3. Adoption of new surface water quality criteria

In Wisconsin, PFAS have been detected in drinking and surface water near sources of industrial use or manufacture and near spill locations. Thus, the DNR is working to create human health surface water quality criteria for perfluorooctane sulfonate (PFOS) and perfluorooctanoic acid (PFOA), as well as any other PFAS which the department determines may be harmful to human health in ch.

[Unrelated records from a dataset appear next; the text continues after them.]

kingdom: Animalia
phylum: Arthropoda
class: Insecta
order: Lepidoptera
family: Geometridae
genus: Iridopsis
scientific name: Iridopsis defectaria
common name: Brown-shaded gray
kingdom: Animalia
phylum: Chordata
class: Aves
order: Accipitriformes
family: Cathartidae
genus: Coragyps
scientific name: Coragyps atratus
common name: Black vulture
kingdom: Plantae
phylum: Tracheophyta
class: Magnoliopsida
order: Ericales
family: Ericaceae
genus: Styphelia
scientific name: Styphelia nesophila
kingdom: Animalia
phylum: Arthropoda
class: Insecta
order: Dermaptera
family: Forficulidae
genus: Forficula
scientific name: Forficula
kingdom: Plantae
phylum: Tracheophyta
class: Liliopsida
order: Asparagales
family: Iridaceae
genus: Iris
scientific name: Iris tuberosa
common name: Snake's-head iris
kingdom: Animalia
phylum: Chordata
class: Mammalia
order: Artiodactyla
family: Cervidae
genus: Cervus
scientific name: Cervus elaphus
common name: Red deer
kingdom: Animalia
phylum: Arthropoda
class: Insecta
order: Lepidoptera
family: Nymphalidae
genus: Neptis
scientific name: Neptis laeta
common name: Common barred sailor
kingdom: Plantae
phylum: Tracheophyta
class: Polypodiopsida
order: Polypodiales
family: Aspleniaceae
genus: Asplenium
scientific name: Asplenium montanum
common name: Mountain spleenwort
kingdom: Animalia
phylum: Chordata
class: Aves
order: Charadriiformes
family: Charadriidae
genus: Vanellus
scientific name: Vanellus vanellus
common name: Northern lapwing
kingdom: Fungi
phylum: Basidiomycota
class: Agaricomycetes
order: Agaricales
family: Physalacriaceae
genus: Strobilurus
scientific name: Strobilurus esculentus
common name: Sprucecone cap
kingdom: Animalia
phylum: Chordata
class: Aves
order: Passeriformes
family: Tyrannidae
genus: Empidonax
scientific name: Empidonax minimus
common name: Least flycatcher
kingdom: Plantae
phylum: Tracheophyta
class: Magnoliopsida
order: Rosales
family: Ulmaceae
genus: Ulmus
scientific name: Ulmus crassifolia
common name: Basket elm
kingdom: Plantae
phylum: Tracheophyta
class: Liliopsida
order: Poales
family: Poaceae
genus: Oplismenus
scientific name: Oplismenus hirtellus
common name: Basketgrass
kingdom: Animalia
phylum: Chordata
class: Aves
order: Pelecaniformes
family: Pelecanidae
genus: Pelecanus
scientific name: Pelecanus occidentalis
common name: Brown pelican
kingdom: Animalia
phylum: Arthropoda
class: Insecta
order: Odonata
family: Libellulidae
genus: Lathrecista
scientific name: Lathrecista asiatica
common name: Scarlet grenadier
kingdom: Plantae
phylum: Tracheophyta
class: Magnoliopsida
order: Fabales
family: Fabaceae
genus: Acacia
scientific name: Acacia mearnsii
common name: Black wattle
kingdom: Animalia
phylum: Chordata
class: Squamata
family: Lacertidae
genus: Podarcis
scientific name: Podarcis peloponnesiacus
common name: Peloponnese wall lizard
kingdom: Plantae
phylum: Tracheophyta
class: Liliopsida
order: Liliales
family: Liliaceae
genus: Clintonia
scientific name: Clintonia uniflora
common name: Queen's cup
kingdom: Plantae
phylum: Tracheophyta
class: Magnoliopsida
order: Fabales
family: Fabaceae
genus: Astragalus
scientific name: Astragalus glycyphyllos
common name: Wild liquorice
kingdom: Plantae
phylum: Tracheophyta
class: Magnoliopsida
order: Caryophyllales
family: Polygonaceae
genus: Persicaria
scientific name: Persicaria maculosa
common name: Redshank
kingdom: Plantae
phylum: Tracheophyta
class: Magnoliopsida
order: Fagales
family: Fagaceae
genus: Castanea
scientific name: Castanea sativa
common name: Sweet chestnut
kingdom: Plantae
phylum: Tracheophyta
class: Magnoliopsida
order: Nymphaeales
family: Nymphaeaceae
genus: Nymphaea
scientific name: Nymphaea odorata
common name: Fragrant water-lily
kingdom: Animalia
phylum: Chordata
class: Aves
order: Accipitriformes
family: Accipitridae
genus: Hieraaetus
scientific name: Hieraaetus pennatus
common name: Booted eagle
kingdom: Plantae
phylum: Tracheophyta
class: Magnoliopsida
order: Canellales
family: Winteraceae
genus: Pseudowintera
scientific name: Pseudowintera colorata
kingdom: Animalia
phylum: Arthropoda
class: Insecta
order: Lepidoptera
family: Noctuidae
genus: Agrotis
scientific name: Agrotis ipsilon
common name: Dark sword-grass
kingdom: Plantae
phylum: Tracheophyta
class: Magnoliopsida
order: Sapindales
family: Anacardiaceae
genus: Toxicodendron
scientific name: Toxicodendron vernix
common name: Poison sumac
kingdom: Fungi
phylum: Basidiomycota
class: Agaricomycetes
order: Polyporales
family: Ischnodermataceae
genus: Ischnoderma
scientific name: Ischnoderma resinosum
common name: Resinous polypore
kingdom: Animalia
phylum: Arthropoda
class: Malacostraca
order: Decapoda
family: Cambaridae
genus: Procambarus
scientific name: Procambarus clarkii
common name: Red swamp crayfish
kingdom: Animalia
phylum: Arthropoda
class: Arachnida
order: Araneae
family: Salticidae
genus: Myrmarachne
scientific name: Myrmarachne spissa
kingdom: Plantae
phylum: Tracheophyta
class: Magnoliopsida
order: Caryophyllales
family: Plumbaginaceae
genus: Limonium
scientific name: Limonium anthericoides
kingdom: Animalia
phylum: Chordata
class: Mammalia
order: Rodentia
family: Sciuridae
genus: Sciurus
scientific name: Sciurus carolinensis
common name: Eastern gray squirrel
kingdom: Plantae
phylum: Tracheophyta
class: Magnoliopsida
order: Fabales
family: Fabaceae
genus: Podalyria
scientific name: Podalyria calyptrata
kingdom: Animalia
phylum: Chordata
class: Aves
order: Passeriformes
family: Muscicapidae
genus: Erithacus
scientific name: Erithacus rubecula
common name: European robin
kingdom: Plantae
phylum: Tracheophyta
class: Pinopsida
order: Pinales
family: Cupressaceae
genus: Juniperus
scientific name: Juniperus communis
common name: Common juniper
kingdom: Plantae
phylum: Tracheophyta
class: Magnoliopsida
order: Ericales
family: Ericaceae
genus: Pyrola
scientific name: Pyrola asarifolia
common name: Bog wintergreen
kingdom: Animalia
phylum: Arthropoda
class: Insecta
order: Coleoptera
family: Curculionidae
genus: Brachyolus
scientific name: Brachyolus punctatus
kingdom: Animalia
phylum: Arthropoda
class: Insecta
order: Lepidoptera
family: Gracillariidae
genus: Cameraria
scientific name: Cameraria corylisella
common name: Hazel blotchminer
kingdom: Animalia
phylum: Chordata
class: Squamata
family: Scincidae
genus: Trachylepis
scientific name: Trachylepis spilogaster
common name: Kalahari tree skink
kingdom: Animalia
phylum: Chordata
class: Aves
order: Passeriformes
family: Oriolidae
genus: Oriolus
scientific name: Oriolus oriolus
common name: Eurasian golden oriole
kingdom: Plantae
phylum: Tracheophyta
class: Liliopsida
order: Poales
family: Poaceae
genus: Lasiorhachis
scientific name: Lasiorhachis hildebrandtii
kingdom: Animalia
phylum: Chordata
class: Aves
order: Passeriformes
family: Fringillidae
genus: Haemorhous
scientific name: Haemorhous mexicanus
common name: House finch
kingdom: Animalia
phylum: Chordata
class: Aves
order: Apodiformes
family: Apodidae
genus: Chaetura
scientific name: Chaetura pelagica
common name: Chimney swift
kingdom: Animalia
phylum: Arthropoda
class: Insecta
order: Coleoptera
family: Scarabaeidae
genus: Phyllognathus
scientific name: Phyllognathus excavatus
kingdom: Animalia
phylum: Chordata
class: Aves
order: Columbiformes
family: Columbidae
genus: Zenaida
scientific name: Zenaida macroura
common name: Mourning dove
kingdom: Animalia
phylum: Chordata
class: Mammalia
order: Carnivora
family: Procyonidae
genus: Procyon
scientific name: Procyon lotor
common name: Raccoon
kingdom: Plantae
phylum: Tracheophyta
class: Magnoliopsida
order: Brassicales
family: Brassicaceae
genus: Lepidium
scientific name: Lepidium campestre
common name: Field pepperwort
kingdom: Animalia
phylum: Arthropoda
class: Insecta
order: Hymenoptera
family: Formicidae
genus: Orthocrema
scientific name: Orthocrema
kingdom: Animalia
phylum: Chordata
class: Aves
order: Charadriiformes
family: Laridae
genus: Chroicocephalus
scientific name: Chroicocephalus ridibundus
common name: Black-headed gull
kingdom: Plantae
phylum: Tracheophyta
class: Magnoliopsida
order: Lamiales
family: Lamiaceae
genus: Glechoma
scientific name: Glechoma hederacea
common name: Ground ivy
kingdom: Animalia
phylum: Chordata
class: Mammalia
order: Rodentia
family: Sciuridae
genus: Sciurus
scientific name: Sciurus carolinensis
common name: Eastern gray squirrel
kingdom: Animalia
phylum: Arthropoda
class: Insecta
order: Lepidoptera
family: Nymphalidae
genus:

NR 105, Wis. Adm. Code.

Water quality standards protect public health and welfare, recreational uses and the propagation of fish and other aquatic life. The standards consist of numeric or narrative criteria and designated uses. Water quality criteria specify the level of a pollutant that is protective of a designated use.

Adoption of new surface water quality criteria for a toxic pollutant can result in the imposition of new water quality based effluent limitations (WQBELs) and additional monitoring requirements in WPDES permits issued to municipal and industrial facilities that discharge the pollutant. The proposed criteria are expected to be numeric and may be expressed as a single number applicable to all waters of the state, or may be expressed as different numbers that are applied to different surface water body types.

The department will follow the administrative rulemaking process and the public will have multiple opportunities to participate in the rulemaking effort. This process generally takes about 31 months from initiation to promulgation.